The first line computes the `expression_tag`

of the expression. This tag is used for selecting the right implementation
class inheriting from `xfunction_base`

. In xtensor, three tags are provided, with the following mapping:

`xscalar_expression_tag`

->`xfunction`

`xtensor_expression_tag`

->`xfunction`

`xoptional_expression_tag`

->`xoptional_function`

Any expression may define a tag as its `expression_tag`

inner type. If not, `xtensor_expression_tag`

is used by default.
Tags have different priorities so that a resulting tag can be computed for expressions involving different tag types. As we
will see in the next section, this system of tags and mapping make it easy to plug new functions types in xtensor and have
them working with all the mathematical functions already implemented.

The function class mapped to the expression tag is retrieved in the third line of `make_xfunction`

, that is:

```
using type = select_xfunction_expression_t<expression_tag, functor_type, const_xclosure_t<E>...>;
```

`const_closure_t`

computes the closure type (see Closure semantics) of each argument and passes it to the function
class to instantiate.

The exact type of the functor is computed thanks to the `build_functor_type_t`

generator. It computes the return type of the
function according to the `value_type`

of the arguments (most of the times, a simple type promotion is enough).

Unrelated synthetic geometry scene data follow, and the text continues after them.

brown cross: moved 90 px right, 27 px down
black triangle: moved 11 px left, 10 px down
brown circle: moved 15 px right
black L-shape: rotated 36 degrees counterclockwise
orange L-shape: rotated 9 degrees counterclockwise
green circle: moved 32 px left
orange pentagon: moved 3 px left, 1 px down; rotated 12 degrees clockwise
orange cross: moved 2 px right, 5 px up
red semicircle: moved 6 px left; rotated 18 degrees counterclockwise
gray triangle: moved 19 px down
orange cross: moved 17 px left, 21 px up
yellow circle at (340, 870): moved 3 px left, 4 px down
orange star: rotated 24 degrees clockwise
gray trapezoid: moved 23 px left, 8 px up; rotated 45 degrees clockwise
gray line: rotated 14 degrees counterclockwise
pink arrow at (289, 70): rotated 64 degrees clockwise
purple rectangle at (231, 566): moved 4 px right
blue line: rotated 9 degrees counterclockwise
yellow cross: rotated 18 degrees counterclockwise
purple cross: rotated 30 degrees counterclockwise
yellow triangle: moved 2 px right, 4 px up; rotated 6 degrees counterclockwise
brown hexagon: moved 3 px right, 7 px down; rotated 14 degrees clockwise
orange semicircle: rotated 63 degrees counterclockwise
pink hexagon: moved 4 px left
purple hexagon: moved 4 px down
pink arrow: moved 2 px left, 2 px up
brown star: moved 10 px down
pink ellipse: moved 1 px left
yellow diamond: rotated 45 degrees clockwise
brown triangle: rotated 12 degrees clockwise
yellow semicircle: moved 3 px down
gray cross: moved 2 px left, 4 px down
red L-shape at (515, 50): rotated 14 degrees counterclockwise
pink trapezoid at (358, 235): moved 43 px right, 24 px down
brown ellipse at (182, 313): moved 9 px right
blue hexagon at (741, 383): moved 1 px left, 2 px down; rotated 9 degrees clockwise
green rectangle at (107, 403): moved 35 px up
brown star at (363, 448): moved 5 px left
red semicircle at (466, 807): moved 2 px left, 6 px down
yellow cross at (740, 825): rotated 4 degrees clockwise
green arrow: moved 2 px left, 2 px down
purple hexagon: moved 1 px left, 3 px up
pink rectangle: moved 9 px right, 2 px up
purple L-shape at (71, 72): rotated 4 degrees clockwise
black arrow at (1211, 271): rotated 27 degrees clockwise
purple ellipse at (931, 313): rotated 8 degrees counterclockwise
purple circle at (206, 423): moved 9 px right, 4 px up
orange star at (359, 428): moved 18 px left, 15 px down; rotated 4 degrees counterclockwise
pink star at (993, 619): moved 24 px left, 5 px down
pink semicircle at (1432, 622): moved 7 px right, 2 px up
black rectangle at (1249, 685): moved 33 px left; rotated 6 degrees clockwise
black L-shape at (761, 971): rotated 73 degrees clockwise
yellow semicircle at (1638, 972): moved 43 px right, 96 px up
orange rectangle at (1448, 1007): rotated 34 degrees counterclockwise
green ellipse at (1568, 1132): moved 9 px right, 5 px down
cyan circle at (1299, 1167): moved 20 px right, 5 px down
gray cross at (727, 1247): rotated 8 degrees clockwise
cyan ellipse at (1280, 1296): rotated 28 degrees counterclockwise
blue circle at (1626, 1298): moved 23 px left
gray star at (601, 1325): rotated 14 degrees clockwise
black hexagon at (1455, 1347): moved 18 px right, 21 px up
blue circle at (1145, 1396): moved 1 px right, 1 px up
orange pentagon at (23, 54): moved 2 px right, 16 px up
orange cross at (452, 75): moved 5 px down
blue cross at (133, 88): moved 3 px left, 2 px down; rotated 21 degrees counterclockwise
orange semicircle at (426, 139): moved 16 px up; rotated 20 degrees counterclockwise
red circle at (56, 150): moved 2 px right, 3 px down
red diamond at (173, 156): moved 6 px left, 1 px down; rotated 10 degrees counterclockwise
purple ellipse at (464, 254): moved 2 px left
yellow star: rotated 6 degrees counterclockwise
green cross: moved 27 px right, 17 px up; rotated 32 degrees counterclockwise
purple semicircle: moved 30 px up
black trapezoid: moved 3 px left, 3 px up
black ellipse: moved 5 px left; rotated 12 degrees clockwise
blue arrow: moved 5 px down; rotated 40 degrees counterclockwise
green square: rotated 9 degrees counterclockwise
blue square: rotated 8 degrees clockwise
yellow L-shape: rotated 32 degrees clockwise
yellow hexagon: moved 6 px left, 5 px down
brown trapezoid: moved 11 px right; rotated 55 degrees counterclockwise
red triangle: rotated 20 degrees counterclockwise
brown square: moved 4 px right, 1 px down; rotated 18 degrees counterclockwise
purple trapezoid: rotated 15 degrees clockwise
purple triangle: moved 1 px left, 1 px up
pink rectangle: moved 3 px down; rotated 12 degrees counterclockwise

Once all the types are known, `make_xfunction`

can instantiate the right function type and returns it:

```
return type(functor_type(), std::forward<E>(e)...);
```

## Plugging new function types¶

As mentioned in the section above, one can define a new function class and have it used by xtensor’s expression system. Let’s
illustrate this with the `xoptional_function`

class. The first thing to do is to define a new tag:

```
struct xoptional_expression_tag
{
};
```

Then the tag selection rules must be updated if we want to be able to mix `xtensor_expression_tag`

and `xoptional_expression_tag`

.
This is done by specializing the `expression_tag_and`

metafunction available in the namespace `xt::detail`

:

```
namespace xt
{
namespace detail
{
template <>
struct expression_tag_and<xtensor_expression_tag, xoptional_expression_tag>
{
using type = xoptional_expression_tag;
};
template <>
struct expression_tag_and<xoptional_expression_tag, xtensor_expression_tag>
: expression_tag_and<xtensor_expression_tag, xoptional_expression_tag>
{
};
}
}
```

The second specialization simply forwards to the first one so we don’t duplicate code. Note that when plugging your own function class, these specializations can be skipped if the new function class (and its corresponding tag) is not compatible, and thus not supposed to be mixed, with the function classes provided by xtensor.

The las thing required is to specialize the `select_xfunction_expression`

metafunction, as it is shown below:

```
namespace xt
{
namespace detail
{
template <class F, class... E>
struct select_xfunction_expression<xoptional_expression_tag, F, E...>
{
using type = xoptional_function<F, typename F::result_type, E...>;
};
}
}
```

In this example, `xoptional_function`

inherits from `xfunction_base`

and define some additional methods, so it provides a
richer API the `xfunction`

. However it is possible to define a function class with a different API, thus not inheriting from
`xfunction_base`

. In that case, the assignment mechanics need to be customized too, this is detailed in Assignment.